Wigmore Hall: Spotlight on Steven Osborne – Beethoven Bagatelles, Waldstein and Opus 111

Beethoven
Bagatelles, Op.33
Piano Sonata No.21 in C, Op.53 (Waldstein)
Bagatelles, Op.119
Piano Sonata No.32 in C minor, Op.111

Steven Osborne (piano)


Reviewed by: Peter Reed

Reviewed: 1 October, 2013
Venue: Wigmore Hall, London

Steven Osborne. Photograph: Ben EalovegaThis was the first recital in Wigmore Hall’s “Spotlight on Steven Osborne” series and it covered all those attributes that distinguish this great musician’s playing – a lightly-worn authority and interpretative wisdom, a laser-like rhythmic incisiveness, a majestic control of sound and colour, a magnetic engagement with the music, and that instantly discernible, indefinable element: grace.

In the two sets of Bagatelles, Osborne completely had the measure of their scale and idiom, the more ebullient of them responding well to Osborne’s robust good humour. In the absence of formal complexity, he was a demon in projecting their extravagances of figuration. These pieces may have been described, by composer and publisher, as trifles, but Osborne’s needling inquisitiveness played up their astonishing (even by Beethoven’s standards) originality. In the Opus 33 set, there were many moments when Osborne let flashes of Beethoven’s later style imply themselves, and his approach vividly honoured the sheer audacity of Beethoven’s delight in the potential of the piano. There was even a subliminal echo of Osborne’s French sympathies in the way that his playing encouraged you to apply titles to some of the pieces, as in Debussy’s Préludes, where the printed music ends with the title. You appreciated the discretion with which Osborne suggested the similarity of the last of the Opus 33 set to the pulsating opening of the ‘Waldstein’, and he drew the same sort of tactful cross-reference between the final one of the Opus 119 collection to the ‘Arietta’ of Opus 111.

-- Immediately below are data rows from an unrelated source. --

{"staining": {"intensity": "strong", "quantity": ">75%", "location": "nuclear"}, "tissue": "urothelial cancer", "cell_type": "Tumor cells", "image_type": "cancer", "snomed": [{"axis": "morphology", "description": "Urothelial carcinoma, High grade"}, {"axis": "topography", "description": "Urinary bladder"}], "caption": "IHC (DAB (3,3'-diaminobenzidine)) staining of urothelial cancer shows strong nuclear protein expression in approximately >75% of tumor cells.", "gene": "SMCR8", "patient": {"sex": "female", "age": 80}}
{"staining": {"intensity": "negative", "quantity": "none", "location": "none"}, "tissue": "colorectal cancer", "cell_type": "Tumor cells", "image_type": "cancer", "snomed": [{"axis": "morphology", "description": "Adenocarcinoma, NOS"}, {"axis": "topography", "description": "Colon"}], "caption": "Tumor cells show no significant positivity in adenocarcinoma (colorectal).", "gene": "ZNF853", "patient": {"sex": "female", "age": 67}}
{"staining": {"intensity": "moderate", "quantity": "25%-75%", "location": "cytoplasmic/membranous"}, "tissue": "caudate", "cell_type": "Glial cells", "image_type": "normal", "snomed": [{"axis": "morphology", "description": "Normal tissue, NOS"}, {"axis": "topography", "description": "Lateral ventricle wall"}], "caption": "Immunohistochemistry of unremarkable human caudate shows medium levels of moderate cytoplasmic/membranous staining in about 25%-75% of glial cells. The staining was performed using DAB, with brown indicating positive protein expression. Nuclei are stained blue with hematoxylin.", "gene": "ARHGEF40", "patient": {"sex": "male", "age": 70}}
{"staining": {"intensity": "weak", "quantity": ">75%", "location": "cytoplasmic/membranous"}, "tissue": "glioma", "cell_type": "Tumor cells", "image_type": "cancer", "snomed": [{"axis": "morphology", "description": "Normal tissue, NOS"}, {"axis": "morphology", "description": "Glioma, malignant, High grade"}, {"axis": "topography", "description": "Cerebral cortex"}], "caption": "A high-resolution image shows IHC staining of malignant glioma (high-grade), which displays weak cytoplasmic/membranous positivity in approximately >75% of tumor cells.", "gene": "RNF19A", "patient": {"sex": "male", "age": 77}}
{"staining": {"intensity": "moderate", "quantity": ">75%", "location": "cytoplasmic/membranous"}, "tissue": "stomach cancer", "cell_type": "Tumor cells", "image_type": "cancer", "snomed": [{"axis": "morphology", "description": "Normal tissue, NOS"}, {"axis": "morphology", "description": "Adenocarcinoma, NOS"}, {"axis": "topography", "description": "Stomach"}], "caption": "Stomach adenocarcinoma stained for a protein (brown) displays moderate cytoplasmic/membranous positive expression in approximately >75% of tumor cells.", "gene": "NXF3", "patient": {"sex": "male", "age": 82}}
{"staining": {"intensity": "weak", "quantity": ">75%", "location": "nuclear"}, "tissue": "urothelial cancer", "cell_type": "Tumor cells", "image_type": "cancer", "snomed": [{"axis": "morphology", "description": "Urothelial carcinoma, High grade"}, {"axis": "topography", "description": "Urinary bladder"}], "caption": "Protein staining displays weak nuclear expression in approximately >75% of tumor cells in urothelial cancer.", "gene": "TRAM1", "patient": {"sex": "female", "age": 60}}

After these miniatures of epigrammatic significance, the Sonatas seemed grander and more complex than ever. In the ‘Waldstein’, I loved the way in which Osborne gave the right-hand’s opening figure a half-light that quickly burgeoned into brilliance. He sustained a punchy momentum from the start, the first-movement repeat racketing up the tension into a hard-driven development. It made sense, though, in a brilliantly prepared reprise – one of Beethoven’s most thrilling, and delivered with panache. Similarly, he gave the slow release of the slow movement into the finale great finesse and understatement. I parted company with him over the ferocity of Opus 111’s first movement and of the syncopated third variation in the second. In every other respect, though, in the magisterially controlled trills and the huge distances evoked by the high piano writing before the coda, this extraordinary music was as it should be, miraculous and transcendental.